Tribunal Administratif de Grenoble — Décision N° TA38-2507964

mercredi 30 juillet 2025

JuridictionTribunal Administratif de Grenoble
SectionTribunal Administratif de Grenoble
N° DossierTA38-2507964
TypeDécision
RecoursPlein contentieux

Résumé IA

Le Tribunal administratif de Grenoble, statuant en référé, a fait droit à la demande de la commune de La Côte-Saint-André visant à obtenir une expertise sur un immeuble menaçant ruine. Sur le fondement des articles L. 511-9 et R. 511-2 du code de la construction et de l'habitation, le juge a désigné un expert avec pour mission d'examiner le bâtiment, de constater l'état des lieux et des mitoyens, et de proposer des mesures pour mettre fin à un éventuel péril imminent. L'expert devra accomplir sa mission dans un délai de 24 heures et déposer son rapport sous cinq jours.

Texte intégral

Vu :

- les pièces jointes à la requête ;

- le code de la construction et de l'habitation ;

- le code de justice administrative.

Considérant ce qui suit :

1. Aux termes de l'article L. 511-9 du code de la construction et de l'habitation : " Préalablement à l'adoption de l'arrêté de mise en sécurité, l'autorité compétente peut demander à la juridiction administrative la désignation d'un expert afin qu'il examine les bâtiments, dresse constat de leur état y compris celui des bâtiments mitoyens et propose des mesures de nature à mettre fin au danger. L'expert se prononce dans un délai de vingt-quatre heures à compter de sa désignation () ". En outre, en application de l'article R. 511-2 du même code et de l'article R. 556-1 du code de justice administrative, il est statué sur cette requête suivant la procédure de référé prévue à l'article R. 531-1 du même code.

2. Les mesures d'expertise demandées par la commune de la Cote Saint-André (Isère) entrent dans le champ d'application des dispositions législatives et réglementaires précitées. Il y a lieu dès lors d'y faire droit et de fixer la mission de l'expert comme il est précisé à l'article 1er de la présente ordonnance.

ORDONNE:

Article 1er : Monsieur A F est désigné en qualité d'expert. Il aura pour mission :

- de prendre connaissance des pièces du dossier ;

- d'examiner l'immeuble situé sur le territoire de la commune de La Côte Saint-André cadastré à la section BE sous le n° 135, au 5 rue Lion d'Or de dresser un relevé précis des désordres affectant cet immeuble, ainsi que le cas échéant de constater l'état des bâtiments mitoyens et de dire s'il y a péril imminent ;

- de proposer des mesures de nature à mettre fin à l'imminence du péril s'il la constate en vue d'assurer la sécurité publique et celle des occupants, et d'établir un échéancier précis de ces mesures.

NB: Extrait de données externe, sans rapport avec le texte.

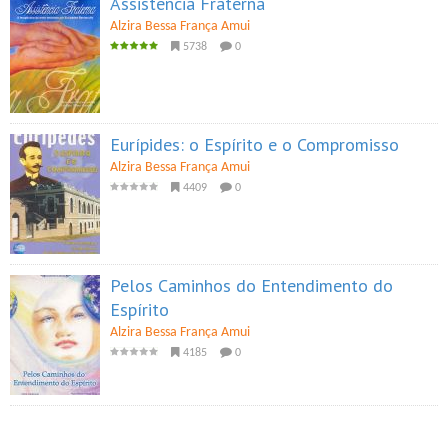
Assistência Fraterna
Alzira Bessa França Amui
5738
0
Eurípides: o Espírito e o Compromisso
Alzira Bessa França Amui
4409
0
Pelos Caminhos do Entendimento do
Espírito
Alzira Bessa França Amui
4185
0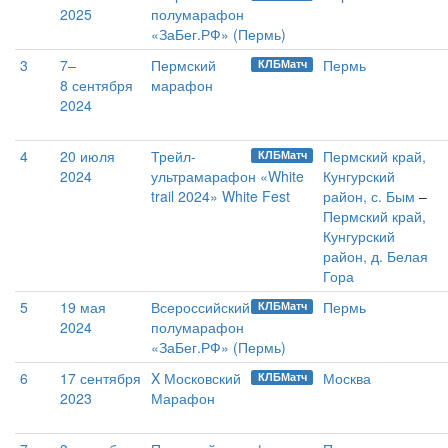
2025
полумарафон
«ЗаБег.РФ» (Пермь)
3
7–
Пермский
Пермь
КЛБМатч
8 сентября
марафон
2024
4
20 июля
Трейл-
Пермский край,
КЛБМатч
2024
ультрамарафон «White
Кунгурский
trail 2024» White Fest
район, с. Бым
–
Пермский край,
Кунгурский
район, д. Белая
Гора
5
19 мая
Всероссийский
Пермь
КЛБМатч
2024
полумарафон
«ЗаБег.РФ» (Пермь)
6
17 сентября
X Московский
Москва
КЛБМатч
2023
Марафон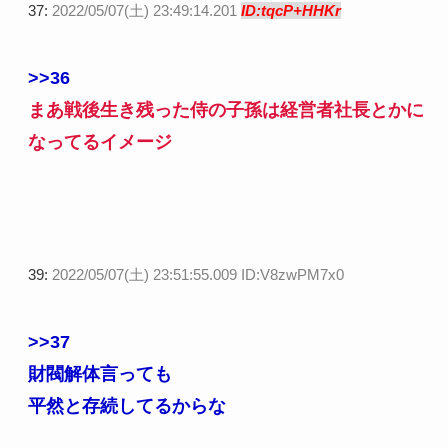
37:
2022/05/07(土) 23:49:14.201
ID:tqcP+HHKr
>>36
まあ戦後生き残った侍の子孫は経営者社長とかに
なってるイメージ
39:
2022/05/07(土) 23:51:55.009 ID:V8zwPM7x0
>>37
財閥解体言っても
平然と存続してるからな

Article 2 : L'expert, qui prêtera serment, avertira d'urgence par tous les moyens à sa convenance, la commune de la Cote Saint-André, Monsieur D C, propriétaire du bâtiment, et Madame E B, occupante du bâtiment, du jour et de l'heure des opérations d'expertise qui auront lieu dans le délai de 24 heures prévu par l'article L. 511-3 du code de la construction et de l'habitation. A l'issue de ces opérations, il informera les parties des mesures de sauvegarde à prendre impérativement sans délai.

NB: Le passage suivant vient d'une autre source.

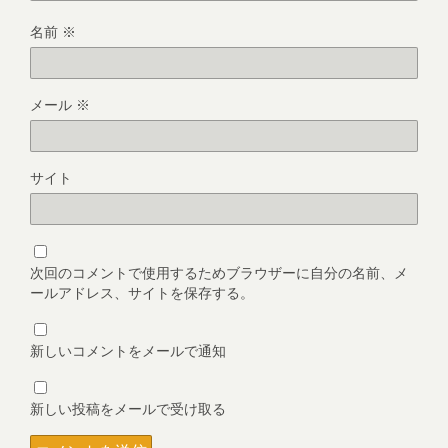
名前
※
メール
※
サイト
次回のコメントで使用するためブラウザーに自分の名前、メ
ールアドレス、サイトを保存する。
新しいコメントをメールで通知
新しい投稿をメールで受け取る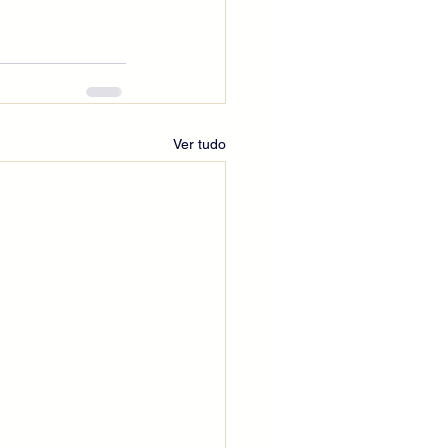
Ver tudo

Article 3 : L'expert déposera son rapport dans les cinq jours qui suivent sa nomination au greffe du Tribunal. Des copies seront notifiées par l'expert aux parties intéressées conformément à l'article R. 621-9 du code de justice administrative.

Article 4 : Les frais et honoraires dus à l'expert seront taxés ultérieurement par ordonnance du président du Tribunal qui désignera la ou les parties qui en assumeront la charge conformément à l'article R. 621-13 du code de justice administrative.

Article 5 : La présente ordonnance est exécutoire aussitôt rendue.

Article 6 : La présente ordonnance sera notifiée à la commune de la Cote Saint-André et à l'expert par tout moyen utile.

Fait à Grenoble, le 30 juillet 2025

Le juge des référés,

Jean-Paul WYSS

La République mande et ordonne à la préfète de l'Isère en ce qui le concerne ou à tous commissaires de justice à ce requis en ce qui concerne les voies de droit commun contre les parties privées, de pourvoir à l'exécution de la présente décision.